We are interested in the problem of unit-level counterfactual inference in the presence of unobserved confounders owing to the increasing importance of personalized decision-making in many domains: consider a recommender system interacting with a user over time where each user is provided recommendations based on observed demographics, prior engagement levels as well as certain unobserved factors. We model the underlying joint distribution through an exponential family. This reduces the task of unit-level counterfactual inference to simultaneously learning a collection of distributions of a given exponential family with different unknown parameters with single observation per distribution. We discuss a computationally efficient method for learning all of these parameters with estimation error scaling linearly with the metric entropy of the space of unknown parameters – if the parameters are s-sparse linear combination of k known vectors in p dimension, the error scales as O(s log k/p). En route, we derive sufficient conditions for compactly supported distributions to satisfy the logarithmic Sobolev inequality.
Based on a joint work with Raaz Dwivedi (Cornell), Abhin Shah (MIT) and Greg Wornell (MIT).

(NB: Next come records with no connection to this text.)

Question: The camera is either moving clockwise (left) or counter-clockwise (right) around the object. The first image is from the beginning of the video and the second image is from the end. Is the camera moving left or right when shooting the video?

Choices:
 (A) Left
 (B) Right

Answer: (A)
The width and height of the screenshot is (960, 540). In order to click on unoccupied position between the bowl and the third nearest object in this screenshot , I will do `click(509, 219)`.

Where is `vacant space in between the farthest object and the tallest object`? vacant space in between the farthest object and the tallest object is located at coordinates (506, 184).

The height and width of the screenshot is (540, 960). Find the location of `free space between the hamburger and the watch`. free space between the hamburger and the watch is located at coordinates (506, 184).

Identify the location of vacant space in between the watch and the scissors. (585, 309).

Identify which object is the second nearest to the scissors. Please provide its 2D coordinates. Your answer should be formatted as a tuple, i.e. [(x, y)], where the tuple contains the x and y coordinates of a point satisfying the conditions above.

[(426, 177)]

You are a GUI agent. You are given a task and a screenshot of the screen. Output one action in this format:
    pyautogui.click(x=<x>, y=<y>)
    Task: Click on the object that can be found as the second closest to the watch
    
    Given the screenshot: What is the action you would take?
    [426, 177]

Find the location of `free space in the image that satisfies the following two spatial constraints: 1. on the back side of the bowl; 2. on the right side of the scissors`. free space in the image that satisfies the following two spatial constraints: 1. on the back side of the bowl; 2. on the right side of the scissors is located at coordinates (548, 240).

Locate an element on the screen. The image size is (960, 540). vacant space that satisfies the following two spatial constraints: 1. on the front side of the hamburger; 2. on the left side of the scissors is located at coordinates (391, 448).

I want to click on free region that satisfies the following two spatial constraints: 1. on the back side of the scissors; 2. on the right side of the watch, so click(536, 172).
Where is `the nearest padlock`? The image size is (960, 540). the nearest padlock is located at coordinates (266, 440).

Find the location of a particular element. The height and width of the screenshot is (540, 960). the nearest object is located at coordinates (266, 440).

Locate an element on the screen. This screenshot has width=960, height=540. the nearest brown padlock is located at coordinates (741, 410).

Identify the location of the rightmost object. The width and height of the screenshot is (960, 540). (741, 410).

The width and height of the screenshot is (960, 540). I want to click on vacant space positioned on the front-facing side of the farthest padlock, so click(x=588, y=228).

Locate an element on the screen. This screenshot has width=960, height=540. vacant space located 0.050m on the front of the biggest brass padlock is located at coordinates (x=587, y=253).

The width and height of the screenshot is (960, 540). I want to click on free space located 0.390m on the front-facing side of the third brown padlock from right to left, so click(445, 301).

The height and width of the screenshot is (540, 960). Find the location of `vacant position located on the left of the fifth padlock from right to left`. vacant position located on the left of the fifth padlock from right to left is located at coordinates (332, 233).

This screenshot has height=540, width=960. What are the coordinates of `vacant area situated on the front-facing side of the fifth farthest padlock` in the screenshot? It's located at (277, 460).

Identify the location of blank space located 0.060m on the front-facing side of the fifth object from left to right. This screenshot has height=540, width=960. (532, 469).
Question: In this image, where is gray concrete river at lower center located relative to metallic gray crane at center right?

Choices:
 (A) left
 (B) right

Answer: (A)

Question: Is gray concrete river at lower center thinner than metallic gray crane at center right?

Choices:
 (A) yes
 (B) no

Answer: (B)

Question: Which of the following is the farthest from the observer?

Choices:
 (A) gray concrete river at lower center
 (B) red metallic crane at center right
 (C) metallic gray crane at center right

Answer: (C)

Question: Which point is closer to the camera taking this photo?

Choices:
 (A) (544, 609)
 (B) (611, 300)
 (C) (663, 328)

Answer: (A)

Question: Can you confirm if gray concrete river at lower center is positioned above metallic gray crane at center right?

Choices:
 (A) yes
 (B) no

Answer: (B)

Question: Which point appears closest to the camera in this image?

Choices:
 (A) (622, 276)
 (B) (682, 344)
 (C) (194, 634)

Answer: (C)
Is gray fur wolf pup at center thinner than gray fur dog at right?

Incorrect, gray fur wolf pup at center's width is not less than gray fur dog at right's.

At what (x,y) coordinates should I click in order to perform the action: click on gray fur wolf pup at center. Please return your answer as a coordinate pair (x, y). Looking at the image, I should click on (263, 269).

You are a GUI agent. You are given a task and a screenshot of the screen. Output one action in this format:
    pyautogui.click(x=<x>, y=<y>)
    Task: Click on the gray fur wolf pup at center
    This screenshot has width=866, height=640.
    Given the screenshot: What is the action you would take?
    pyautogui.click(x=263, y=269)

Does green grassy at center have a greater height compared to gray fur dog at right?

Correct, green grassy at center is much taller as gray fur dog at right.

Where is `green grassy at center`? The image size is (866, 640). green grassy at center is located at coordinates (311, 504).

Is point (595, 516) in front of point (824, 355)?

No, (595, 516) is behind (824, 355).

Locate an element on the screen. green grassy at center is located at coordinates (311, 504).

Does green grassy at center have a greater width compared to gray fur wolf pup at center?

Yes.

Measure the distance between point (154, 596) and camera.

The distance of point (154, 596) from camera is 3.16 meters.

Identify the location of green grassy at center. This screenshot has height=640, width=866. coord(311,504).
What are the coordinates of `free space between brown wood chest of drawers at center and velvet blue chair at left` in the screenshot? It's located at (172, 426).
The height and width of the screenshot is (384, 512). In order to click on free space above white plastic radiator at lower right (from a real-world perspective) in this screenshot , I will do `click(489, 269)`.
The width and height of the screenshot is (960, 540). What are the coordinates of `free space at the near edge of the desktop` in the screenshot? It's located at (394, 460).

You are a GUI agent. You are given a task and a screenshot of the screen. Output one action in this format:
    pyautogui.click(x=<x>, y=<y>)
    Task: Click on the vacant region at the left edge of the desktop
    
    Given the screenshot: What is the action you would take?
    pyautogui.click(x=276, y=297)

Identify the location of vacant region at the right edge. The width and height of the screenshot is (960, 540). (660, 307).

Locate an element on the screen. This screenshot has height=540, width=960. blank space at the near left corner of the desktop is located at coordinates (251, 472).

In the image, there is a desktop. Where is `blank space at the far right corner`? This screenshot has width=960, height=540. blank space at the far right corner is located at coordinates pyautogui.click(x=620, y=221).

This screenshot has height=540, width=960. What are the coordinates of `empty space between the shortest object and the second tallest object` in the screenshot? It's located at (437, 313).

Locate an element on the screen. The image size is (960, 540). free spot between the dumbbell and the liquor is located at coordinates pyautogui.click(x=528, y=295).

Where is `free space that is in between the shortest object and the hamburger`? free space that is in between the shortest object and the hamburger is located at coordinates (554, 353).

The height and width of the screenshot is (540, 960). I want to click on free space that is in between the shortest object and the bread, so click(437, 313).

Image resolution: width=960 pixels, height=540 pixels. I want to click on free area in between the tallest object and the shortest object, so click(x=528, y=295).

Main paper: https://arxiv.org/abs/2211.08209
Related paper: https://arxiv.org/pdf/2309.06413
Biography:
Devavrat Shah is Andrew (1956) and Erna Viterbi Professor of Electrical Engineering and Computer Science at MIT where he has been teaching since 2005. He was the faculty director of Deshpande Center for Tech Innovation and the founding director of the Statistics and Data Science Center at MIT. His current research interests include algorithms for causal inference, social data processing and stochastic networks. He is a distinguished alumni of his alma mater IIT Bombay. His work has been recognized through career prizes 2008 ACM Sigmetrics Rising Star, 2010 INFORMS Erlang Prize and 2024 INFORMS Markov Lecturer; paper prizes at IEEE Infocom, ACM Sigmetrics, NeurIPS, INFORMS Applied Probability Society, INFORM Management Science and Operations Management; INFORMS George B Dantzig thesis prize and test of time awards at ACM Sigmetrics. In 2013, he co-founded the machine learning start-up Celect (part of Nike) which helps retailers optimize inventory using accurate demand forecasting. In 2019, he co-founded Ikigai Labs with the mission of bringing AI to Enterprises.